What you are asked to do:
After locating the line that contains "tout en faisant un geste considérable pour la" in the listing below, write out that line and every following line exactly, with no other output.

== Provided material ==

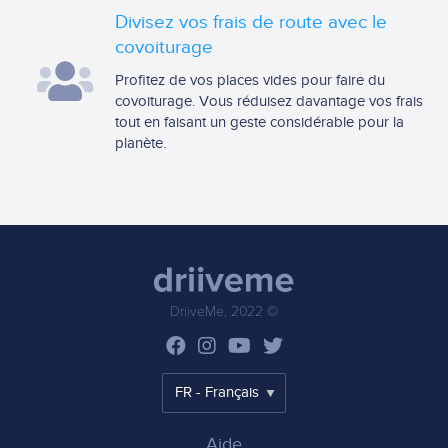
Divisez vos frais de route avec le
covoiturage
Profitez de vos places vides pour faire du
covoiturage. Vous réduisez davantage vos frais
tout en faisant un geste considérable pour la
planète.
DriiveMe, 2022 ©
Aide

===

Task result:
tout en faisant un geste considérable pour la
planète.
DriiveMe, 2022 ©
Aide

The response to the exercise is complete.